▸ **Provided passage**
Following his arrival in London in late 1884, and understanding that Russian warships armed with highly effective Krupp guns were likely to be the principal foe of the Australian colonies, Major General Scratchley sought to gain approval from the War Office to purchase of a range of Breech-Loading guns for Victoria. Scratchley’s armament choices were continued when the role of Military Advisor to the Australian Colonies was transferred to Major-General Edward Harding Stewart R.E. in 1885. However, the War Office Ordnance department made it clear colonial requirements would not be supplied until Royal Navy requisitions were fulfilled, so Victoria directly placed gun orders with Armstrong & Co. The decision meant the six barbette emplacements still under construction at Fort Nepean were already obsolete.

▸ **Task details**
In the passage on Victoria's coastal guns, who took over the role of Military Advisor to the Australian Colonies in 1885?

▸ **Information supplied**
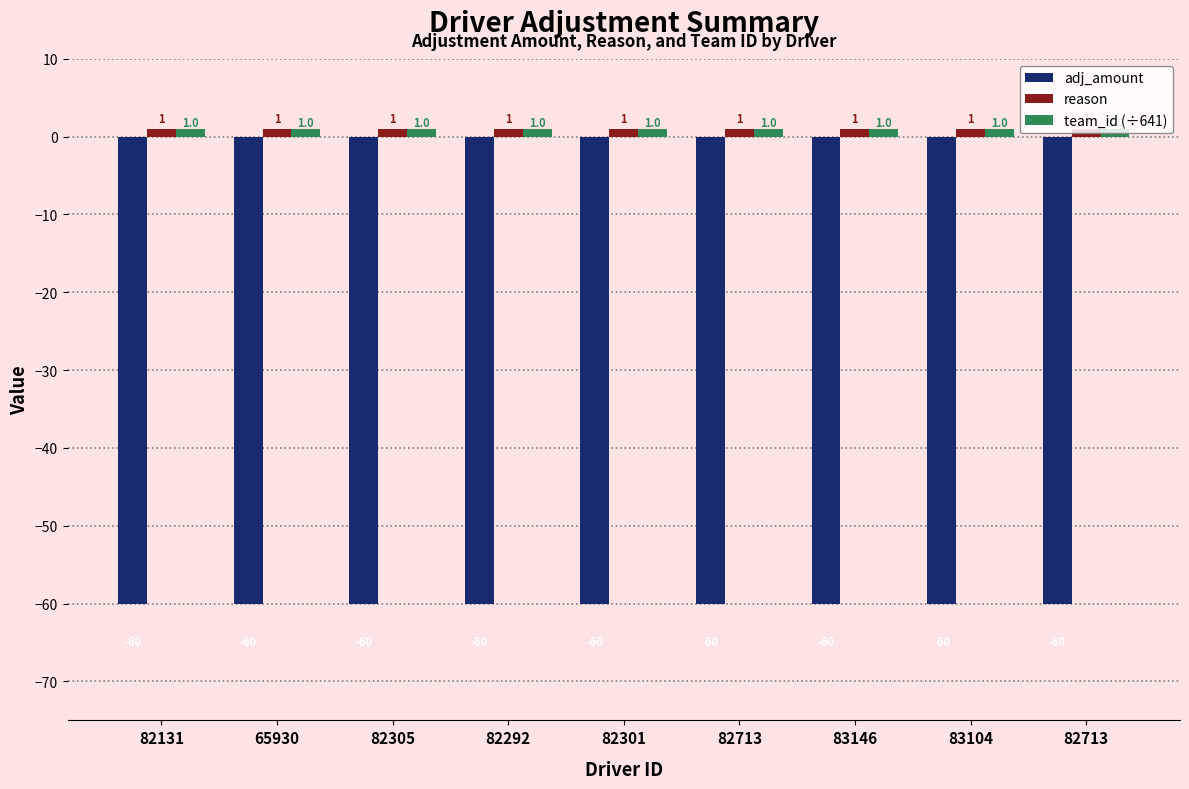

Between 82305 and 83104, which is larger?

82305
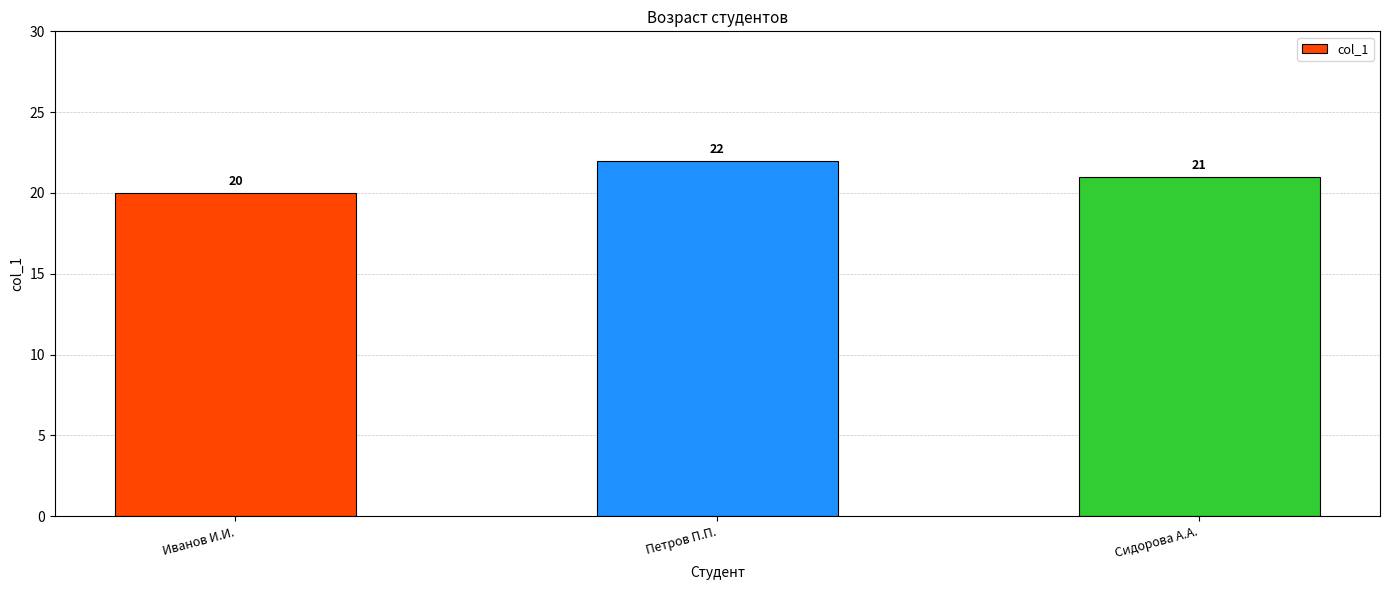

What is the ratio of the value at Иванов И.И. to the value at Петров П.П.?

0.9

▸ **Response for this exercise**
Major-General Edward Harding Stewart R.E.